● **PROBLEM DESCRIPTION**:
The entries below are to be written out again without alteration.
>>>>>
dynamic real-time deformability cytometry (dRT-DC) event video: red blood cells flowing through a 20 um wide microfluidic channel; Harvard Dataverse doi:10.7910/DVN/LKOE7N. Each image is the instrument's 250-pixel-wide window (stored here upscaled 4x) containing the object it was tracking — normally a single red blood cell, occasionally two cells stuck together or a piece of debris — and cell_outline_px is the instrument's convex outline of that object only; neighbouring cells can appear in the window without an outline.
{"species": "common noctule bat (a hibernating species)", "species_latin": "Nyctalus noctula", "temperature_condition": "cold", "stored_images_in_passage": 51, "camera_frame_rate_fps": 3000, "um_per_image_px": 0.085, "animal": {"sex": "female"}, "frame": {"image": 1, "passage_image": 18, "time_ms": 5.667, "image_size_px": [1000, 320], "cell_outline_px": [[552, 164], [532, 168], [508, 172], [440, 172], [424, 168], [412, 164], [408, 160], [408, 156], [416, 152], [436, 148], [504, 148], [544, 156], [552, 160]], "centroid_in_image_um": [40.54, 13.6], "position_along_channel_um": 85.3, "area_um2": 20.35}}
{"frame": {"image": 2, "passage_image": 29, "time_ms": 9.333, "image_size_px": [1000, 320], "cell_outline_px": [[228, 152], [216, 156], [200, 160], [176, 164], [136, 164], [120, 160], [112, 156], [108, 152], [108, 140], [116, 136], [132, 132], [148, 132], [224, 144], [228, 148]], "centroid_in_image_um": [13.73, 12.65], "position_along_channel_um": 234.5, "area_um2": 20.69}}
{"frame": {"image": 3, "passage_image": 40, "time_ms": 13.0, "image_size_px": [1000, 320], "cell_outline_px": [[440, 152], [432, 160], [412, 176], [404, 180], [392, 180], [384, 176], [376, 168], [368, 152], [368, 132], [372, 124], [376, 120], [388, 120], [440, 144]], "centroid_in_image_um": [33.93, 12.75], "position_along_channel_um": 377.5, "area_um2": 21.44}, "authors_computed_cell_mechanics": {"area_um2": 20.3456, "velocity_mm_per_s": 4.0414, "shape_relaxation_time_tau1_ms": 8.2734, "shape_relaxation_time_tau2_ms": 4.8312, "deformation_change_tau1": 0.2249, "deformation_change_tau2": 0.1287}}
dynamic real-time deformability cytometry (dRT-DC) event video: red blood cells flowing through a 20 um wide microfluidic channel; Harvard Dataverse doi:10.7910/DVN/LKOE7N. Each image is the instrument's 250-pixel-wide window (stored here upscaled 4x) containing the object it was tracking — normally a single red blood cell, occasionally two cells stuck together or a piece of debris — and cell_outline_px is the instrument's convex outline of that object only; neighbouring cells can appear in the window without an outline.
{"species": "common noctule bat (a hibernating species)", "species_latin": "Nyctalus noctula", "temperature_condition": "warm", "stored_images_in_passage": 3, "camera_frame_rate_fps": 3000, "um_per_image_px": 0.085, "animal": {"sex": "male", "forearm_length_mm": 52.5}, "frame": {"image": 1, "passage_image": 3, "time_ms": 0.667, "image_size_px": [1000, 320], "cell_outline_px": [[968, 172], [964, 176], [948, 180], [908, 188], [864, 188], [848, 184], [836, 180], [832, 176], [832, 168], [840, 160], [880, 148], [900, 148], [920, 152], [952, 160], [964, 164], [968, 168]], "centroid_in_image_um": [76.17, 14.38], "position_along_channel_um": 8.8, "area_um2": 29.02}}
<<<<<
● **RESPONSE BELOW**:
dynamic real-time deformability cytometry (dRT-DC) event video: red blood cells flowing through a 20 um wide microfluidic channel; Harvard Dataverse doi:10.7910/DVN/LKOE7N. Each image is the instrument's 250-pixel-wide window (stored here upscaled 4x) containing the object it was tracking — normally a single red blood cell, occasionally two cells stuck together or a piece of debris — and cell_outline_px is the instrument's convex outline of that object only; neighbouring cells can appear in the window without an outline.
{"species": "common noctule bat (a hibernating species)", "species_latin": "Nyctalus noctula", "temperature_condition": "cold", "stored_images_in_passage": 51, "camera_frame_rate_fps": 3000, "um_per_image_px": 0.085, "animal": {"sex": "female"}, "frame": {"image": 1, "passage_image": 18, "time_ms": 5.667, "image_size_px": [1000, 320], "cell_outline_px": [[552, 164], [532, 168], [508, 172], [440, 172], [424, 168], [412, 164], [408, 160], [408, 156], [416, 152], [436, 148], [504, 148], [544, 156], [552, 160]], "centroid_in_image_um": [40.54, 13.6], "position_along_channel_um": 85.3, "area_um2": 20.35}}
{"frame": {"image": 2, "passage_image": 29, "time_ms": 9.333, "image_size_px": [1000, 320], "cell_outline_px": [[228, 152], [216, 156], [200, 160], [176, 164], [136, 164], [120, 160], [112, 156], [108, 152], [108, 140], [116, 136], [132, 132], [148, 132], [224, 144], [228, 148]], "centroid_in_image_um": [13.73, 12.65], "position_along_channel_um": 234.5, "area_um2": 20.69}}
{"frame": {"image": 3, "passage_image": 40, "time_ms": 13.0, "image_size_px": [1000, 320], "cell_outline_px": [[440, 152], [432, 160], [412, 176], [404, 180], [392, 180], [384, 176], [376, 168], [368, 152], [368, 132], [372, 124], [376, 120], [388, 120], [440, 144]], "centroid_in_image_um": [33.93, 12.75], "position_along_channel_um": 377.5, "area_um2": 21.44}, "authors_computed_cell_mechanics": {"area_um2": 20.3456, "velocity_mm_per_s": 4.0414, "shape_relaxation_time_tau1_ms": 8.2734, "shape_relaxation_time_tau2_ms": 4.8312, "deformation_change_tau1": 0.2249, "deformation_change_tau2": 0.1287}}
dynamic real-time deformability cytometry (dRT-DC) event video: red blood cells flowing through a 20 um wide microfluidic channel; Harvard Dataverse doi:10.7910/DVN/LKOE7N. Each image is the instrument's 250-pixel-wide window (stored here upscaled 4x) containing the object it was tracking — normally a single red blood cell, occasionally two cells stuck together or a piece of debris — and cell_outline_px is the instrument's convex outline of that object only; neighbouring cells can appear in the window without an outline.
{"species": "common noctule bat (a hibernating species)", "species_latin": "Nyctalus noctula", "temperature_condition": "warm", "stored_images_in_passage": 3, "camera_frame_rate_fps": 3000, "um_per_image_px": 0.085, "animal": {"sex": "male", "forearm_length_mm": 52.5}, "frame": {"image": 1, "passage_image": 3, "time_ms": 0.667, "image_size_px": [1000, 320], "cell_outline_px": [[968, 172], [964, 176], [948, 180], [908, 188], [864, 188], [848, 184], [836, 180], [832, 176], [832, 168], [840, 160], [880, 148], [900, 148], [920, 152], [952, 160], [964, 164], [968, 168]], "centroid_in_image_um": [76.17, 14.38], "position_along_channel_um": 8.8, "area_um2": 29.02}}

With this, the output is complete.